● TO-DO ITEM
Reproduce verbatim the lines between the line holding "By the end of" and the line holding "working. Economists call", inclusive.

● RECORD SET
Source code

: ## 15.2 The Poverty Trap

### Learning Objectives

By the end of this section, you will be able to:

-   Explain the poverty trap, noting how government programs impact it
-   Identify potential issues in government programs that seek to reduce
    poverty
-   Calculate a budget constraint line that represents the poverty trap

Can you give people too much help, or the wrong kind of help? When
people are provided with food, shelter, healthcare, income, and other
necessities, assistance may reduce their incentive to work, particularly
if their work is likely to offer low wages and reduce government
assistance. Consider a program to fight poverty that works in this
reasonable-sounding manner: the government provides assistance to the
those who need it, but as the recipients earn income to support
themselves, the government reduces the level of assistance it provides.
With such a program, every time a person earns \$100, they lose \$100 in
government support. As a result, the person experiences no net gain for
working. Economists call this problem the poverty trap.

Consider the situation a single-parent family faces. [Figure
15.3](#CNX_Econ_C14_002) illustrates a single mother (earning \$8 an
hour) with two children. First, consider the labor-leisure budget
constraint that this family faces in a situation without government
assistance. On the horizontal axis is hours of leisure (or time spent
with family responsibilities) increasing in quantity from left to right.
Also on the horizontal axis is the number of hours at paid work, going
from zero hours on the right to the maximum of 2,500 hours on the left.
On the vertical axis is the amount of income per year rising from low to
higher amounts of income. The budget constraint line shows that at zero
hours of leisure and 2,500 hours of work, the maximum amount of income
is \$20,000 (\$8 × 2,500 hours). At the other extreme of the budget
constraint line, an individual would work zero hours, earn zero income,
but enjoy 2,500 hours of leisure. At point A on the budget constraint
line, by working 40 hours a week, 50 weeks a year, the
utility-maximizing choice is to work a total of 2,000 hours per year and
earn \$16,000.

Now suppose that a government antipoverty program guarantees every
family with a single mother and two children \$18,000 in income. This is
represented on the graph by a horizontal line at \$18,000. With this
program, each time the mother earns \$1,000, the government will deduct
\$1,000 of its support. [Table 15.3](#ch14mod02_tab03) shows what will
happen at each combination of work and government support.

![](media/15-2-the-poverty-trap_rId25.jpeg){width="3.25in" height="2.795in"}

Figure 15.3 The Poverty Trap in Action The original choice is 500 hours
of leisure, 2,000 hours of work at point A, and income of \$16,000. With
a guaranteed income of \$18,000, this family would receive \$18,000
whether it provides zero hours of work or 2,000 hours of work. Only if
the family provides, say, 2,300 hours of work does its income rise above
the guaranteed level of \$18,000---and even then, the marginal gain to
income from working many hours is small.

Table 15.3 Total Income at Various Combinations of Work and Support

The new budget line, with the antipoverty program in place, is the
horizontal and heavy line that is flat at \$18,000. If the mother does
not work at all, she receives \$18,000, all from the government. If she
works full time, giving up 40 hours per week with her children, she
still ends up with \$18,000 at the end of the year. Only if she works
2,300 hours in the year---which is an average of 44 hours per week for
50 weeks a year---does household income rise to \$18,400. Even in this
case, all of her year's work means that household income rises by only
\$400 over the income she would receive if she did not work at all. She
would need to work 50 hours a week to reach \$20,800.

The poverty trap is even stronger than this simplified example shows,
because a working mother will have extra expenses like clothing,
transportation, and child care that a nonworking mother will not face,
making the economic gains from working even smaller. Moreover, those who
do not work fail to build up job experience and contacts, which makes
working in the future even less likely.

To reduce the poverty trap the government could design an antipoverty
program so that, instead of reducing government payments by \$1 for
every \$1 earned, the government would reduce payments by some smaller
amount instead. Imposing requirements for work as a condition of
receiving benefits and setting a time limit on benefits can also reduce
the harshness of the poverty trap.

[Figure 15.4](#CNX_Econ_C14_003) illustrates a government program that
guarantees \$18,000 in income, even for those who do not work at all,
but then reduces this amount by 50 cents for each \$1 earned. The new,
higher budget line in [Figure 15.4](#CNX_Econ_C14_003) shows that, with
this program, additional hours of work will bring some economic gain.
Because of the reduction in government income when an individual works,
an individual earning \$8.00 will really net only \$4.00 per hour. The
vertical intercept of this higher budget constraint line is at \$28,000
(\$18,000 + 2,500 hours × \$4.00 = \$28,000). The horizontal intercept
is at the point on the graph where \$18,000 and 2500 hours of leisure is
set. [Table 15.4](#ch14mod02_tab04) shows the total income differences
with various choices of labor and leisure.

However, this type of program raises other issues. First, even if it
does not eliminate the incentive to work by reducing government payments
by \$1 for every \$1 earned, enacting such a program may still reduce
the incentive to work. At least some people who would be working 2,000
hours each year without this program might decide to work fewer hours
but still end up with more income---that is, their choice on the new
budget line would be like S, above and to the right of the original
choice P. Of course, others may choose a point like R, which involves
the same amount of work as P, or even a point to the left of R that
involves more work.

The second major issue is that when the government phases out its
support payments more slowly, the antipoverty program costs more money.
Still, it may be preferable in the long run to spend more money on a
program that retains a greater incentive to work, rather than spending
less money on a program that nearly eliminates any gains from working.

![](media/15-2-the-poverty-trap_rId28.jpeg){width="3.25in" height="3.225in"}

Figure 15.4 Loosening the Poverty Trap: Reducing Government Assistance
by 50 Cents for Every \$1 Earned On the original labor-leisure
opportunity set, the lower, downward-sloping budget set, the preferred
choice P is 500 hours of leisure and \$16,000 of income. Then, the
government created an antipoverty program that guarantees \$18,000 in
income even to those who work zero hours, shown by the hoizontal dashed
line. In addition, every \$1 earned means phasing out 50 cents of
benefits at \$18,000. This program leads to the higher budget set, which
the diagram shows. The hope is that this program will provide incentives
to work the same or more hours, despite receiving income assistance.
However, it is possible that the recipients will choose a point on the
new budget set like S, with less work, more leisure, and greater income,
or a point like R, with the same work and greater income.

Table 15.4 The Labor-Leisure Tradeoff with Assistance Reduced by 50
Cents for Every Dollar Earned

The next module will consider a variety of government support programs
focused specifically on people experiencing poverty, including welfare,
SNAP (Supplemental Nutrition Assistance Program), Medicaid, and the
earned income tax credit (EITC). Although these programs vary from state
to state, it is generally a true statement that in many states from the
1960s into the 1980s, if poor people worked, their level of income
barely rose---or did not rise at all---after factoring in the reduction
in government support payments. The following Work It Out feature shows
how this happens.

● EXERCISE SOLUTION
By the end of this section, you will be able to:

-   Explain the poverty trap, noting how government programs impact it
-   Identify potential issues in government programs that seek to reduce
    poverty
-   Calculate a budget constraint line that represents the poverty trap

Can you give people too much help, or the wrong kind of help? When
people are provided with food, shelter, healthcare, income, and other
necessities, assistance may reduce their incentive to work, particularly
if their work is likely to offer low wages and reduce government
assistance. Consider a program to fight poverty that works in this
reasonable-sounding manner: the government provides assistance to the
those who need it, but as the recipients earn income to support
themselves, the government reduces the level of assistance it provides.
With such a program, every time a person earns \$100, they lose \$100 in
government support. As a result, the person experiences no net gain for
working. Economists call this problem the poverty trap.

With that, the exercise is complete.